There are a few consistent things I’ve looked for in games over the years, and a few things that have changed. Probably the most important is a setting that hooks me. Dungeons & Dragons came along during a fantasy period in my reading, so it grabbed me. James Bond movies were always favorites, so that game and Top Secret were a draw. Space: 1889 remains one of the best settings for a game I’ve played, and all of the copycat “steampunk” with the fantasy elements, like Castle Falkenstein or Victoriana (most editions of which, in the interest of openness, I’ve have worked on) don’t quite match. for a while, a lot of the games I bought were licensed properties: there was DC Heroes and Marvel, The Babylon Project, Star Trek (both LUG and Decipher), Star Wars (d6, period), Serenity and Battlestar Galactica… There’s more but you get the point: I like to play in universes that I like, but to me honest, I think I can do better with.
I wanted systems that gave a certain level of verisimilitude, but weren’t too complicated. James Bond, for the longest time, was the sine qua non for that: clean, fun rules; you could built your characters — none of this chance thing (and really Traveller, you can die in character creation?) The amorphous quality of FASRIP Marvel was initially attractive, but I preferred the order of DC Heroes, and we played the hell out of it. Star Wars d6 was simplicity incarnate and managed to really capture the flavor of the movies. It also won me over to game systems that are not overly complicated.
Fate seemed like it would be right up my alley, but I found the lightness of the system detracted from some illusion of realism, and I really didn’t like the “taken out” concept when applied to combat. (By that time, I’d been in the military.) However, the same ability to built what you wanted, have their weaknesses and strengths of personality count for something, and have a mechanic where the math “felt right” and which fostered good storytelling came with the Cortex system in Serenity, and made better in Battlestar Galactica.
Recent trends in RPGs have actually put me off trying new games. These massive 400+ page tomes with flashy design that is distracting (if pretty), typefaces that are hard to read, and text that is too verbose and not nearly clear enough to grasp the core mechanics (looking at you, Mödiphiüs!), all costing $60 or more — I don’t want to drop that kind of dough, and I don’t want to wade through that much material to learn a game. This is one of the reasons Tales From the Loop was so refreshing: clean layouts, short and clear technical writing for the rules, nice creative writing for the interstitial material I also don’t want to buy a game and have to buy several other books to get the full rules. Fantasy Flight’s Star Wars and the multiple corebooks and/or proprietary dice trend is an immediate turnoff because its so obviously an attempt to relieve you of more of your money than the play requires. Mödiphiüs is doing this too with Star Trek.
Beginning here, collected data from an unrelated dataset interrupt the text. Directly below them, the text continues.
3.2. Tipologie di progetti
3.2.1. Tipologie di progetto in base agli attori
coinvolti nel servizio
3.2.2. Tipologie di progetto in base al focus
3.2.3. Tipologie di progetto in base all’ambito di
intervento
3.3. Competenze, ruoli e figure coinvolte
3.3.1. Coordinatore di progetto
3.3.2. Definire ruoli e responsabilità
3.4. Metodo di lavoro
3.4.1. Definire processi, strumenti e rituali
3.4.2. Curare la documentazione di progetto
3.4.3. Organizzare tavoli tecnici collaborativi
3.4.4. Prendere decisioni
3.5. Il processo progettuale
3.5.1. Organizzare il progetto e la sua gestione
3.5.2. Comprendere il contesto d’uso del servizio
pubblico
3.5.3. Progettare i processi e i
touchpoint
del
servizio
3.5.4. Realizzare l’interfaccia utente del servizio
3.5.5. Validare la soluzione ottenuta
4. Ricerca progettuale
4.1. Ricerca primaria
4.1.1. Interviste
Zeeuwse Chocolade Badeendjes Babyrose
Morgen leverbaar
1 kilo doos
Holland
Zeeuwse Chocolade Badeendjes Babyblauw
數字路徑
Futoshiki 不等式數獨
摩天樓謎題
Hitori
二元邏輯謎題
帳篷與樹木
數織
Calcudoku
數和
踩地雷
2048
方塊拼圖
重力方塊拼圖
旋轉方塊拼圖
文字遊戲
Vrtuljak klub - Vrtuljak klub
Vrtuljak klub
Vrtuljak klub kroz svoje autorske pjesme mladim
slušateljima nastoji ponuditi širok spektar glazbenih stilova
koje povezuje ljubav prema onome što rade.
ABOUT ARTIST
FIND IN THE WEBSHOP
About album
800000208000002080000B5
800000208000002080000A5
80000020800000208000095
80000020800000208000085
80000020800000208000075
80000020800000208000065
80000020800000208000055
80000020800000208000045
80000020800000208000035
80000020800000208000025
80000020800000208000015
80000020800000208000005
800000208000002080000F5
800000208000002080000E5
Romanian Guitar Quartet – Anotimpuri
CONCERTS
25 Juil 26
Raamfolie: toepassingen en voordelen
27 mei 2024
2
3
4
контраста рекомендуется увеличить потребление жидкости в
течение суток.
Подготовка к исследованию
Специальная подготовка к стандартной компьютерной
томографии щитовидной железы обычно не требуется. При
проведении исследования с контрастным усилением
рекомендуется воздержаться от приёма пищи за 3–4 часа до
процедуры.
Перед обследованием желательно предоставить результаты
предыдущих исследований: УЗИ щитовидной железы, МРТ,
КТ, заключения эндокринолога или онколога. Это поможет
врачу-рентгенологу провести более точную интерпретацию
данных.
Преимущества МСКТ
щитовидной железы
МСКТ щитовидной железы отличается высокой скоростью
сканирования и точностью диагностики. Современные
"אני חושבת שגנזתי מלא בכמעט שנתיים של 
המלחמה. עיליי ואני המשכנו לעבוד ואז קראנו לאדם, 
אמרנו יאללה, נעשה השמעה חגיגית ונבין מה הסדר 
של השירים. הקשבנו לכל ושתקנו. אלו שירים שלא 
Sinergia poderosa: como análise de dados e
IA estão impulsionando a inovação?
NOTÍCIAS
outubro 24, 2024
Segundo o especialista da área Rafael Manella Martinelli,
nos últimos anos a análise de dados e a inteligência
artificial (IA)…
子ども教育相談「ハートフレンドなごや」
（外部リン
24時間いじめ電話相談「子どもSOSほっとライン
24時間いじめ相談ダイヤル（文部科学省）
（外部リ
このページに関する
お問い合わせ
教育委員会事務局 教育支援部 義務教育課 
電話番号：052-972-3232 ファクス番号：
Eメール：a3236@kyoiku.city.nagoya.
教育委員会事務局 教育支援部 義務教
It is, not to put too fine a point on it, bullshit.
It’s so offputting I bought the old d6 Star Wars rules.
What I look for now (and try to create with the Black Campbell Entertainment products): clean, professional layouts and typefacing; good art, but not a coffee table book with shitty rules badly written. Good mechanics that help me play. And a great setting (again, Tales From the Loop, but also its cousin Mutant Zero.)